¿Pueden las Diablos Rojos dar un paso decisivo hacia los octavos de final? La 2ª jornada de la fase de grupos de la World Cup enfrenta a Belgium e Iran en un choque que puede definir el destino de ambas selecciones en la competición.
Con el formato de tres partidos de grupo y solo los dos primeros clasificados avanzando a los octavos de final, cada punto adquiere un valor máximo. La diferencia de goles actuará como primer criterio de desempate en caso de igualdad en el marcador, lo que obliga a ambos conjuntos a pensar no solo en ganar, sino en cómo ganar.
Para Belgium, figuras como Kevin De Bruyne y Romelu Lukaku cargan con la responsabilidad de inclinar la balanza y asegurar la continuidad belga en el torneo.
El Mundial es la cima del fútbol internacional, y cada punto en la fase de grupos vale oro. En esta segunda jornada, Bélgica e Irán se juegan un paso decisivo hacia los octavos de final: solo los dos primeros de cada grupo avanzan en la competición, con tres partidos en total para construir el marcador que decida el destino de cada selección.
Un triunfo otorga tres puntos y coloca al ganador en posición privilegiada de cara a la última jornada, mientras que un empate mantiene la incertidumbre abierta para ambos. Una derrota, en cambio, complica seriamente las opciones de clasificación. Para Irán, sumar aquí sería un resultado de enorme trascendencia; para Bélgica, ceder puntos pondría en riesgo su billete a la siguiente ronda. El diferencial de goles puede resultar determinante si los puntos se igualan al término de la fase.
Équipe 1
Irán


Iran llega a este encuentro con una forma reciente que invita a la prudencia. El análisis de su trayectoria revela un equipo que ha construido su solidez defensiva sobre rivales de perfil moderado: apenas 2 goles encajados en los últimos partidos disputados, pero con una producción ofensiva muy limitada. Los dos encuentros más recientes, ambos sin goles marcados, dibujan un patrón preocupante: Iran no ha conseguido perforar la portería rival en sus últimas dos salidas, lo que plantea interrogantes reales sobre su capacidad creativa ante defensas organizadas.
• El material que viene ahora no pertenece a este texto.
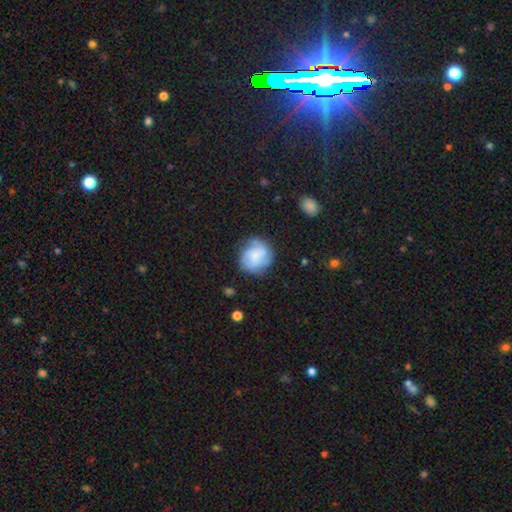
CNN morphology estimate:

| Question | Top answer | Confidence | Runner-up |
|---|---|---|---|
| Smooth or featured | smooth | 54% | featured or disk (37%) |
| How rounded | round | 79% | in between (20%) |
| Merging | none | 63% | minor disturbance (24%) |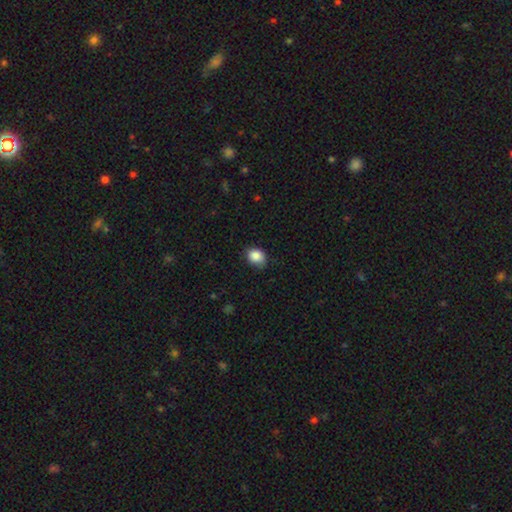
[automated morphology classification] smooth-or-featured: smooth: 88% | star or artifact: 9% | featured or disk: 4%
  how-rounded: in between: 51% | round: 48% | cigar-shaped: 1%
  merging: none: 74% | minor disturbance: 21% | major disturbance: 3% | merger: 1%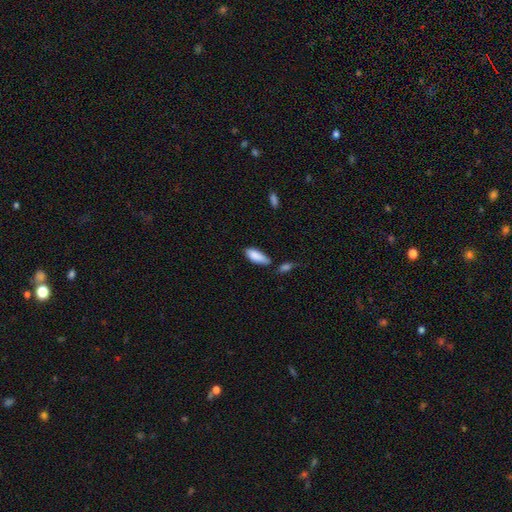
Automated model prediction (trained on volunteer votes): This appears to be a smooth galaxy with no disk features (88%) that is in between round and cigar-shaped (80%). Merging: none (60%).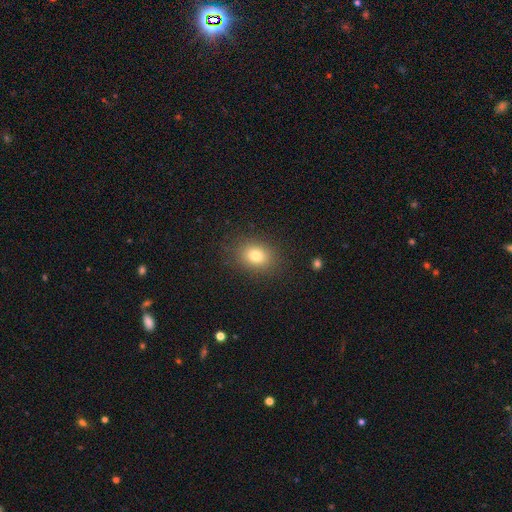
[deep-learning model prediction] Q: Smooth or featured?
A: smooth (78%); runner-up: star or artifact (12%)
Q: How rounded?
A: in between (55%); runner-up: round (44%)
Q: Merging?
A: none (87%); runner-up: minor disturbance (9%)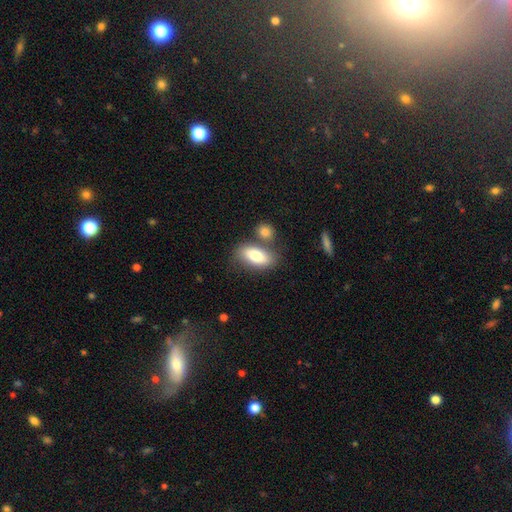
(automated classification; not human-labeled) The model was most divided on "merging": none: 60%, merger: 22%, minor disturbance: 13%, major disturbance: 4%. More confident: how rounded — in between (88%); smooth or featured — smooth (77%).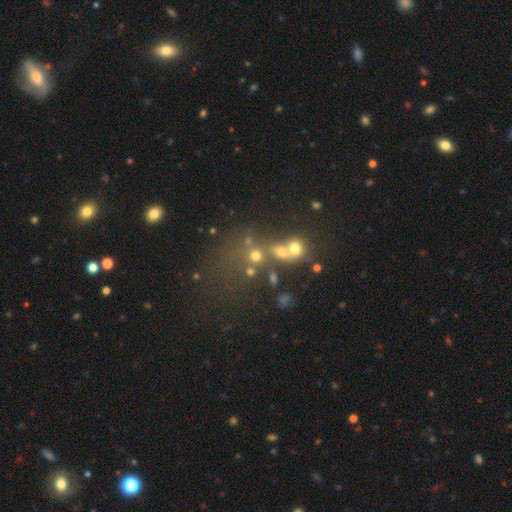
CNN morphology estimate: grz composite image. It shows a smooth galaxy with no disk features (53%) that is round (73%). Merging: merger (46%).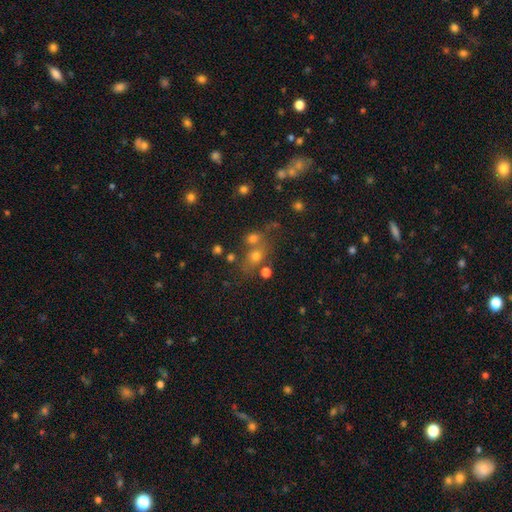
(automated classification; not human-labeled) Morphology: type=smooth (46%); merging=none (50%).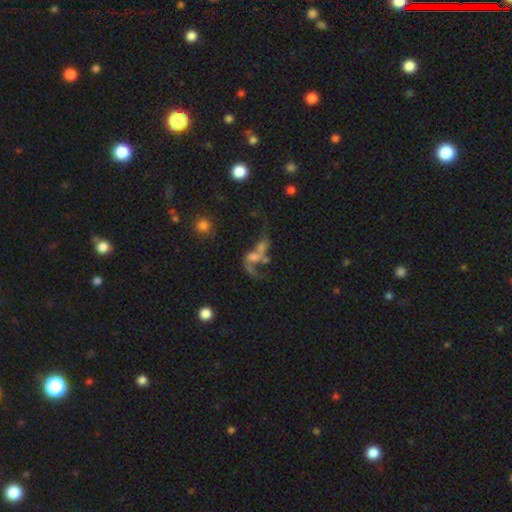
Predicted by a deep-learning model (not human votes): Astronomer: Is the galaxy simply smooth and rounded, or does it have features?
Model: featured or disk — 59%.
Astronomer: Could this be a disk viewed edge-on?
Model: no — 95%.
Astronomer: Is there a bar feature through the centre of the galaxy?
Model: no — 70%.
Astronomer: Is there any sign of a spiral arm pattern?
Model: yes — 54% (runner-up: no, 46%).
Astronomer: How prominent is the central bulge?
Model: none — 42% (runner-up: moderate, 24%).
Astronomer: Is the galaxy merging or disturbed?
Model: merger — 48% (runner-up: major disturbance, 27%).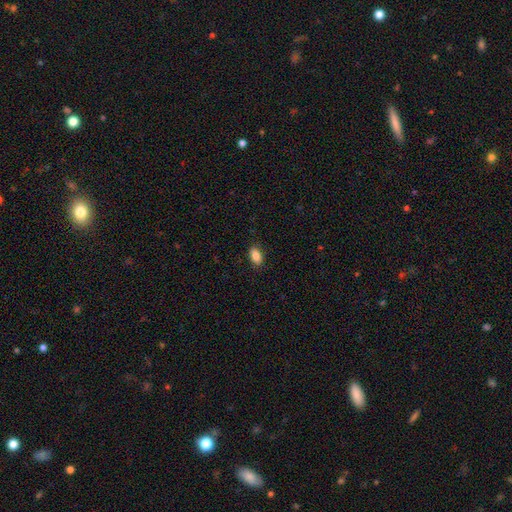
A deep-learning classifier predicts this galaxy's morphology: Smooth or featured: smooth — 87% (star or artifact — 8%)
How rounded: in between — 91% (round — 6%)
Merging: none — 87% (minor disturbance — 10%)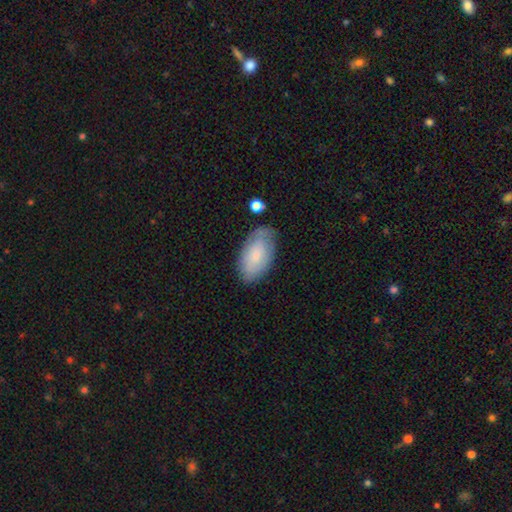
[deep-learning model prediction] Smooth or featured?
  - smooth: 68% *
  - featured or disk: 26%
  - star or artifact: 6%
How rounded?
  - in between: 94% *
  - round: 4%
  - cigar-shaped: 2%
Merging?
  - none: 68% *
  - minor disturbance: 24%
  - major disturbance: 6%
  - merger: 3%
Su única victoria llegó ante Tanzania, un rival de menor exigencia competitiva, lo que relativiza el valor de ese resultado. Frente a Uzbekistán, lejos de casa, el empate sin goles confirma una tendencia hacia el bloque bajo y la gestión del resultado. Iran llega con la confianza justa, sostenida más por la solidez defensiva que por una dinámica ofensiva convincente.